Ignacia sampai di sebuah rak dengan buku-buku bergenre drama yang diterjemahkan. Rajendra mengangguk-angguk mengerti. Orang yang tengah diikutinya ini tidak akan bisa membaca satu bab dalam sehari. Setengah buku mungkin bisa dia lakukan selama kurang lebih sehari.
"Wah ini dia. Padahal ini dirilis di awal tahun. Aku baru bisa membelinya sekarang. Lihatlah."
Ignacia tidak bisa mengendalikan dirinya untuk tidak berlebihan di hadapan Rajendra yang tidak menyukai sikap kekanak-kanakan. Dan dia bisa melihat dengan jelas jika Rajendra merasa aneh.

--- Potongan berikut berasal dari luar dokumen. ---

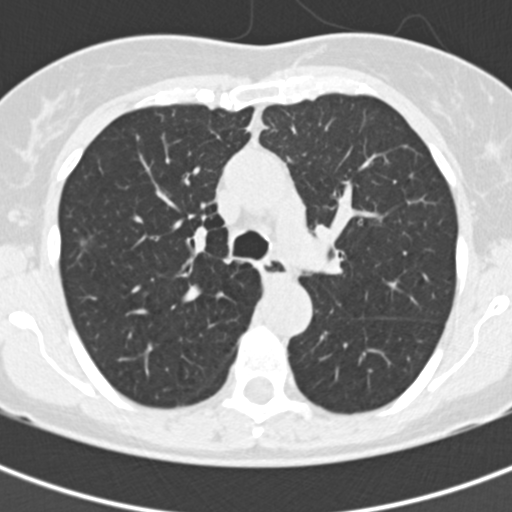
Chest CT (low-dose screening protocol), one axial image; baseline annual screen; lung window (W 1500 / L -600 HU); 2 mm slice thickness; slice 65 of 177 in the series. Female, age 60 years at enrolment. Current smoker at enrolment.
Expert-annotated lung lesion, box from (x=55, y=220) to (x=110, y=268) px. No non-calcified nodule or mass ≥4 mm was recorded by the screening reader at this exam. Official screen result: negative screen, no significant abnormalities. Lung cancer was diagnosed 861 days after this screen: bronchiolo-alveolar adenocarcinoma, NOS, right upper lobe, well differentiated (G1), stage IA (AJCC 6th edition), 11 mm at pathology.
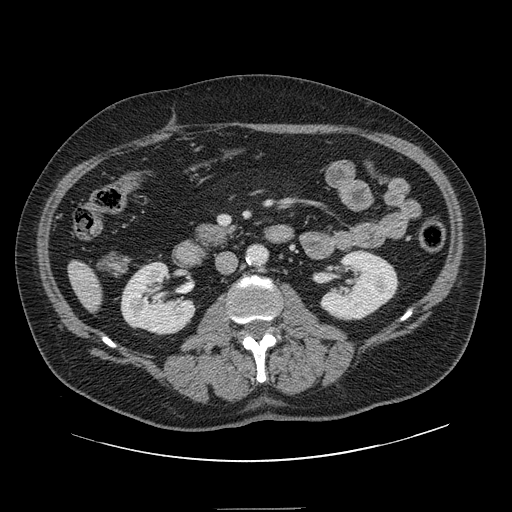
Contrast-enhanced abdominal CT, one axial slice; slice 36 of 154 in the series (ordered by position); intravenous contrast given; soft-tissue window (W 400 / L 40 HU); 2.5 mm slice thickness; 512 × 512 image matrix, field of view 451 × 451 mm. Case-level facts recorded for this patient, not image findings: patient: male, age 62 years at operation; diagnosis: colorectal cancer liver metastases, imaged before liver resection; multiple liver metastases: yes; largest metastasis: 2.6 cm; chemotherapy before resection: no.
Outlined on this slice (outlined manually by an expert reader):
- liver: bounding box (x1, y1, x2, y2) in pixels: (70, 263, 103, 310)
- planned liver remnant (the part of the liver to remain after resection): (70, 263, 103, 310)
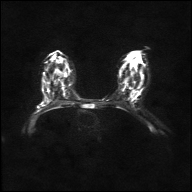
Breast MRI, one axial slice. Position 20 of 36 along the scan axis. Diffusion-weighted series; image 2 of 4 stored at this slice position (different b-values; order by instance number). 1.5 T. 4 mm slice thickness. 192 × 192 image matrix, field of view 360 × 360 mm. Female patient.
Structures marked on this image (outlined manually by an expert reader):
- tumour on diffusion-weighted imaging: bounding box (x1, y1, x2, y2) in pixels: (39, 104, 41, 107)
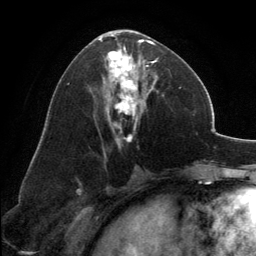
Breast MRI, one axial slice. Position 68 of 134 along the scan axis. Cropped to one breast. Dynamic contrast-enhanced series, time point 2 of 6 at this slice position (early post-contrast). 3 T. TE 2.8 ms, TR 7.1 ms. 256 × 256 image matrix, field of view 185 × 185 mm. Female patient.
Annotated regions visible in this slice (semi-automatically segmented with operator editing):
- enhancing-tissue mask used for the functional tumour volume (all voxels passing the contrast-enhancement thresholds inside the analysis volume; usually the tumour): bounding box [x1, y1, x2, y2] px = [99, 31, 157, 142]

Bodohnya, Ignacia tidak peduli dan tetap tersenyum senang. Keduanya matanya berbinar, senyuman mengembang sempurna tanpa beban. Semuanya tampak tulus dari dalam hatinya.
Berasal jauh dari dalam alam bawah sadarnya.
"Tentang apa buku ini?" Rajendra bertanya dengan nada datar. Nada yang agak merusak semangat Ignacia. Tapi setidaknya Rajendra bertanya seolah peduli padanya.
"Tentang anak yang tinggal dengan orang tua tunggal. Anak laki-laki yang hanya tinggal dengan ayahnya."
Ignacia beralih menatap bukunya lekat-lekat. Sudah berbulan-bulan dia menunggu saat-saat ini. Dia memiliki banyak urusan hingga lupa dan belum bisa menemukan buku novel yang pada akhirnya ada di tangannya.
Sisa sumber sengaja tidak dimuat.